Now the stakes are exponentially higher. We are talking about superpowers, nuclear arsenals, cascading economies, regional wars that look less and less regional. And the reaction? A shrug.
Psychologists call this normalcy bias. The human brain is a conservative organ. It assumes tomorrow will look roughly like yesterday because that assumption has evolutionary value. Panic constantly and you waste energy. But here’s the catch: when the threat becomes too large, too abstract, too overwhelming, the brain doesn’t rise to the occasion. It shuts the blinds. It says, “This is above my pay grade.” And it goes back to scrolling.
The strange thing is that this indifference is not confidence. It’s saturation. The situation has exceeded our emotional bandwidth. So we blank it out.
For the Jewish people, though, there is another layer. Beneath the psychological coping mechanism lies something deeper and older. A reflex written into our collective memory.
We have seen empires rise before. We have heard the drumbeats. We have watched the horizon darken. Persia, Rome, Spain, Germany. History is not an abstraction for us; it is a family album. And yet we are still here.
There is a line from the Haggadah that we repeat almost casually: שבכל דור ודור עומדים עלינו לכלותנו והקדוש ברוך הוא מצילנו מידם. In every generation they rise against us to destroy us, and the Holy One saves us from their hand. It is not poetry. It is pattern recognition.

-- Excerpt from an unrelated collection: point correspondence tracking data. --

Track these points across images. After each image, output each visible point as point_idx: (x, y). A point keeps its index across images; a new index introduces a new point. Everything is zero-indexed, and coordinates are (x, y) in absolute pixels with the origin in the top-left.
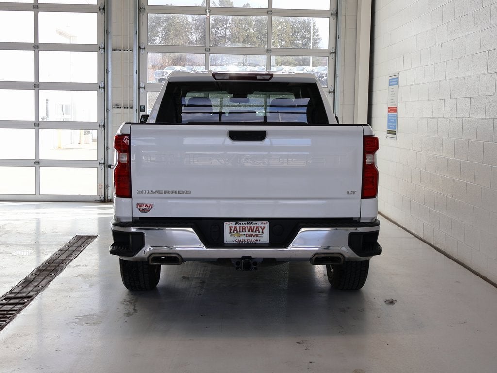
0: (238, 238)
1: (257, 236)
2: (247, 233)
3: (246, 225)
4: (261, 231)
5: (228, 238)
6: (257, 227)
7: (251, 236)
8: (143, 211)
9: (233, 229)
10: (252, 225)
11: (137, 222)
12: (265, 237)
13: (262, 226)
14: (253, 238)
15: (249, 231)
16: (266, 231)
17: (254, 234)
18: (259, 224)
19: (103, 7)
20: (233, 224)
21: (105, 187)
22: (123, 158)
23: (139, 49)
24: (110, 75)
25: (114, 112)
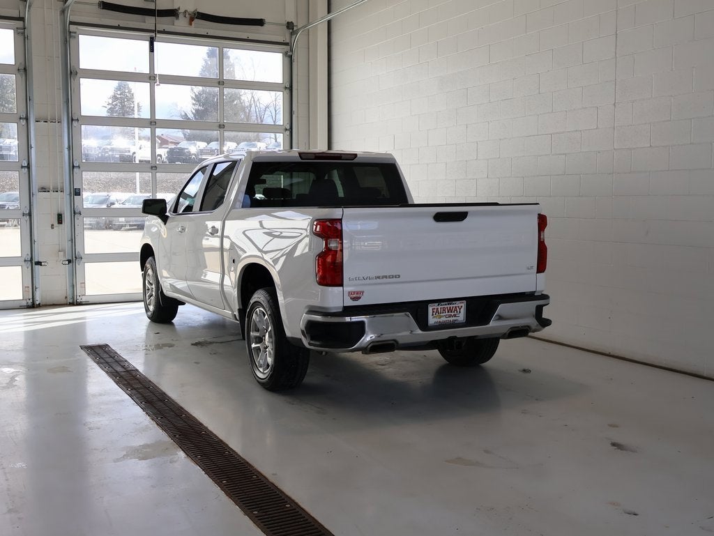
0: (439, 320)
1: (455, 316)
2: (447, 313)
3: (446, 306)
4: (458, 310)
5: (432, 320)
6: (456, 307)
7: (450, 316)
8: (354, 299)
9: (435, 311)
10: (451, 306)
12: (461, 317)
13: (460, 305)
14: (451, 319)
15: (448, 312)
16: (463, 311)
17: (452, 314)
18: (458, 304)
19: (23, 68)
20: (435, 306)
21: (34, 289)
22: (333, 244)
23: (71, 120)
24: (33, 151)
25: (40, 197)
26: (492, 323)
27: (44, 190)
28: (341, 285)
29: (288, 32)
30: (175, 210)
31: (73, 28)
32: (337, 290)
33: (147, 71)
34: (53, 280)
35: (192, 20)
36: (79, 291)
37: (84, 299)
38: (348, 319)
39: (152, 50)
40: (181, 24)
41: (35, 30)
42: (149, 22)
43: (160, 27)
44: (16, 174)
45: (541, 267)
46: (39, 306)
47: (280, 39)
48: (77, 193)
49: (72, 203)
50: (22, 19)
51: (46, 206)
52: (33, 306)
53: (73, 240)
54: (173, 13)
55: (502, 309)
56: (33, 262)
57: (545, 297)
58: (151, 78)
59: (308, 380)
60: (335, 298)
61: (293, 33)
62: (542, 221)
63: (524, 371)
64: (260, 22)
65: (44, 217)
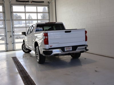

So perhaps what looks like apathy is, at least in part, emunah. A quiet recalibration. As the geopolitical picture grows more unstable, many Jews instinctively lean not into panic, but into faith. The louder the nations roar, the more we whisper Tehillim. The more uncertain the world order becomes, the more certain we become of one thing: אין על מי להישען אלא אבינו שבשמים.
There is no one to rely upon except our Father in Heaven.

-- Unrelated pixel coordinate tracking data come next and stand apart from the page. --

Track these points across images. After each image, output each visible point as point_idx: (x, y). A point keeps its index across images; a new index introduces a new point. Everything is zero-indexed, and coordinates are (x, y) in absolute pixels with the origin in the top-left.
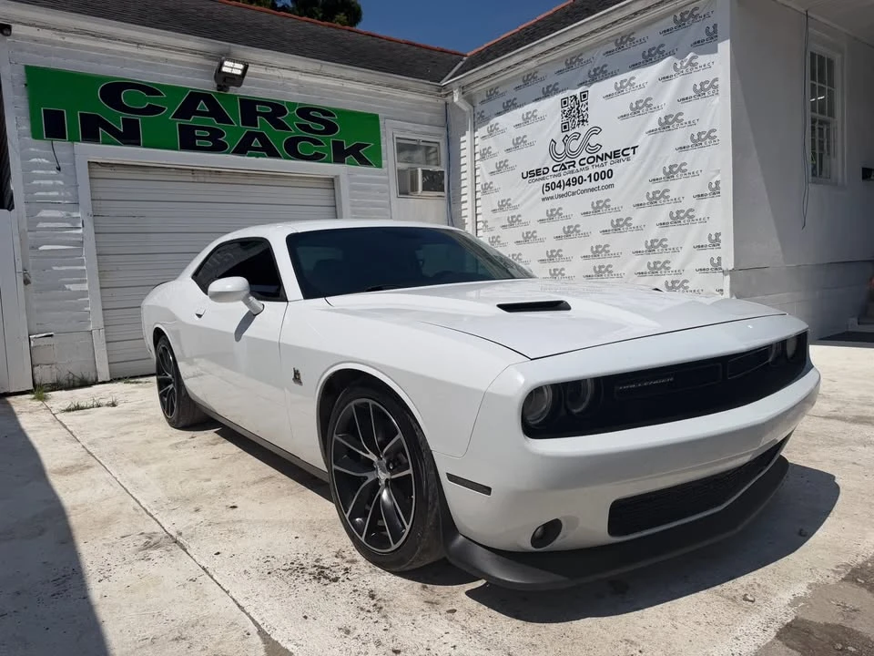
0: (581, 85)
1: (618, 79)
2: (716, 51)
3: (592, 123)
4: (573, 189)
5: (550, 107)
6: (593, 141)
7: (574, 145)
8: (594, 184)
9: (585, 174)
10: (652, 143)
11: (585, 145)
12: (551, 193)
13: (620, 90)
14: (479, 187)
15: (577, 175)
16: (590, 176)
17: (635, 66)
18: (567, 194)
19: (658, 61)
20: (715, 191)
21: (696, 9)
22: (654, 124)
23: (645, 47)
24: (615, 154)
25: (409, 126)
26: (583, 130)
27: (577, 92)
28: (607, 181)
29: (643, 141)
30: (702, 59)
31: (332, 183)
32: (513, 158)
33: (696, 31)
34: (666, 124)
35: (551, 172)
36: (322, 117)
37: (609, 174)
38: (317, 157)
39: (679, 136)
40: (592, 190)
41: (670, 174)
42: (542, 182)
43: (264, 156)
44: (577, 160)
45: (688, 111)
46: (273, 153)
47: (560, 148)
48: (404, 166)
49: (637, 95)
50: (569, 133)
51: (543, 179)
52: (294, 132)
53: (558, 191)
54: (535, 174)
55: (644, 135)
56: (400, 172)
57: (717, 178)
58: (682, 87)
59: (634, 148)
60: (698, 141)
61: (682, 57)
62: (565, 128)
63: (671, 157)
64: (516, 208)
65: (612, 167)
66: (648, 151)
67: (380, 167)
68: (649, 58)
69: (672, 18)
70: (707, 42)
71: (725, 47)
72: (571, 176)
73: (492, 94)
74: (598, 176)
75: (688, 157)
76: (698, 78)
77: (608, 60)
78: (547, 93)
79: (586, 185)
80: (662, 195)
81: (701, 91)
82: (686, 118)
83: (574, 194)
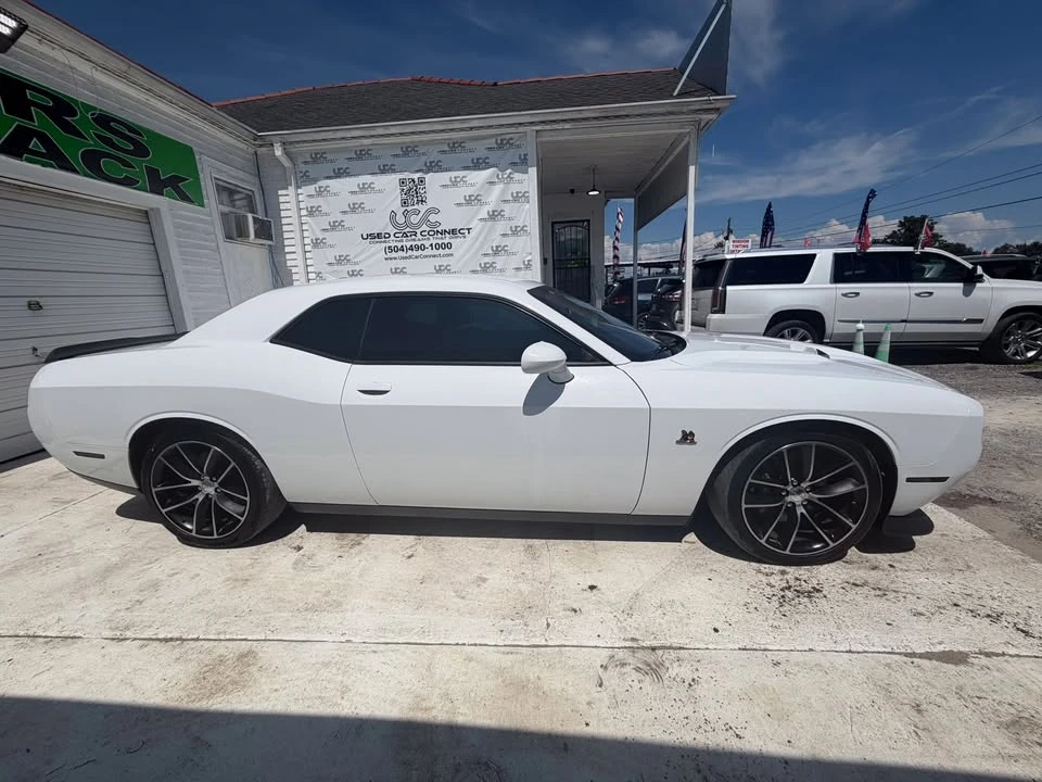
0: (418, 171)
1: (453, 174)
2: (527, 173)
3: (430, 203)
4: (415, 253)
5: (389, 183)
6: (433, 218)
7: (415, 219)
8: (435, 252)
9: (427, 244)
10: (483, 227)
11: (425, 220)
12: (394, 255)
13: (454, 183)
14: (307, 241)
15: (419, 243)
16: (431, 245)
17: (466, 168)
18: (410, 257)
19: (484, 169)
20: (528, 266)
21: (511, 139)
22: (483, 214)
23: (475, 156)
24: (453, 232)
25: (225, 168)
26: (423, 208)
27: (416, 176)
28: (447, 251)
29: (476, 225)
30: (517, 176)
31: (146, 216)
32: (349, 220)
33: (512, 155)
34: (494, 216)
35: (392, 237)
36: (127, 132)
37: (449, 246)
38: (128, 182)
39: (501, 226)
40: (434, 256)
41: (497, 251)
42: (384, 245)
43: (52, 166)
44: (418, 231)
45: (508, 209)
46: (65, 165)
47: (400, 219)
48: (226, 209)
49: (469, 191)
50: (409, 208)
51: (385, 242)
52: (92, 143)
53: (400, 254)
54: (376, 237)
55: (476, 221)
56: (223, 215)
57: (529, 258)
58: (503, 192)
59: (468, 229)
60: (516, 231)
61: (503, 170)
62: (404, 203)
63: (497, 241)
64: (356, 263)
65: (452, 241)
66: (480, 234)
67: (203, 206)
68: (478, 165)
69: (494, 140)
70: (521, 164)
71: (533, 171)
72: (414, 243)
73: (317, 158)
74: (438, 247)
75: (508, 241)
76: (515, 188)
77: (441, 157)
78: (384, 170)
79: (428, 252)
80: (491, 266)
81: (517, 198)
82: (506, 214)
83: (416, 257)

That sentence is not escapism. It is the end of illusions. It is what happens when every other support beam proves unreliable. Economies wobble. Armies falter. Alliances shift. The scaffolding of human power creaks under its own weight. Eventually, you realize it was never load-bearing to begin with.
Before Moshiach, our tradition teaches, the confusion intensifies. The systems people trusted lose coherence. Certainties dissolve. And in that fog, something clarifies. Not geopolitics. Not policy. Dependence.
At the edge of the sea, with Egypt closing in, the nation panicked. They had nowhere to run. No diplomatic maneuver. No military strategy. Just water in front of them and chariots behind them. And Moshe stood there and said words that must have sounded almost absurd in the moment:
“אַל תִּירָאוּ הִתְיַצְּבוּ וּרְאוּ אֶת יְשׁוּעַת ה׳ אֲשֶׁר יַעֲשֶׂה לָכֶם הַיּוֹם… Do not fear. Stand firm and see the salvation of Hashem that He will perform for you today. For as you have seen Egypt today, you will never see them again.”
Stand still and see.Not strategize. Not stockpile toilet paper. Not doom-scroll. Stand.
The irony of this moment is that we may be on the verge of events that will reshape the world, and our senses are dulled. The miracles forming beneath the surface are too large for our imagination. So we default to routine. School drop-offs. Business meetings. Grocery runs.
History has a way of flipping in an instant. ונהפוך הוא. One day you are calculating the odds; the next day you are telling your grandchildren how it all turned.
The calm feels unnatural because it is not peace. It is compression. The stillness before tectonic plates shift. And maybe, just maybe, it is also mercy. A final stretch of normalcy before the curtain rises on a new chapter.
If we are indeed approaching a moment when the world’s illusions collapse, then this quiet reliance is not madness. It is preparation. When there is nothing left to lean on, you finally lean correctly.
Empires think they write the script. They never do. The sea still splits when it needs to.